We are going to pull some data from a test Gmail account:
The first step in configuring the Email Query component is to provide the email address to pull the data from. This is populated in the User property:
The password is the password you would use to log into the email account via the web interface.
Leave the IMAP Server and IMAP Port as per the default, unless you are using the Other IMAP option. If you are using an other IMAP, you will need to configure to your email providers specification.
Next, choose the data you want to load into Amazon Redshift from the Data Source drop down. This is a list of folders in your email account:
After choosing the data source, the next step is to choose the required fields from the emails in the Data Selection.
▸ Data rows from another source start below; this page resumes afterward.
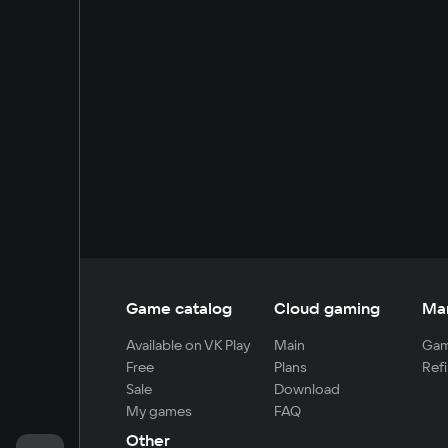
Game catalog
Cloud gaming
Ma
Available on VK Play
Main
Gam
Free
Plans
Refi
Sale
Download
My games
FAQ
Other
This will form the new table which you will create in Amazon Redshift.
Data Source Filter
You may wish to add a filter to the emails brought through into Amazon Redshift using the Data Source Filter. Customers often filter the emails on date.
These are some additional parameters which are supported by the driver. No Connection Options are mandatory with the Email driver as sensible defaults are usually given. However further details on the options are available here.
Running the Email Query component in Matillion ETL for Amazon Redshift
Before you can run the component, give the Target Table a name. This will be the name of a new table which you are creating so that you write the data into in Amazon Redshift. Also, you will need to specify a S3 Staging Area. This is a S3 bucket used to temporarily store the results of the query before it is loaded into Amazon Redshift.
This component also has a Limit property feature which you can use to force an upper limit on the number of records returned. We recommend using either a limit or a filter to reduce the number of rows returned and to improve the speed of your job.
You can run the Orchestration job, either manually or using the Scheduler, to query your data and bring it into Amazon Redshift.
The Email Query component offers an “Advanced” mode instead of the default “Basic” mode. In Advanced mode, you can write a SQL-like query over all the available fields in the data model. This is automatically translated into the correct API calls to retrieve the data requested.
Transforming the Data
Once you have brought your required data into Amazon Redshift from your email service provider, you can use it in a Transformation job, perhaps to enhance existing data:
In this way, you can build out the rest of your downstream transformations and analysis, taking advantage of Amazon Redshift’s power and scalability.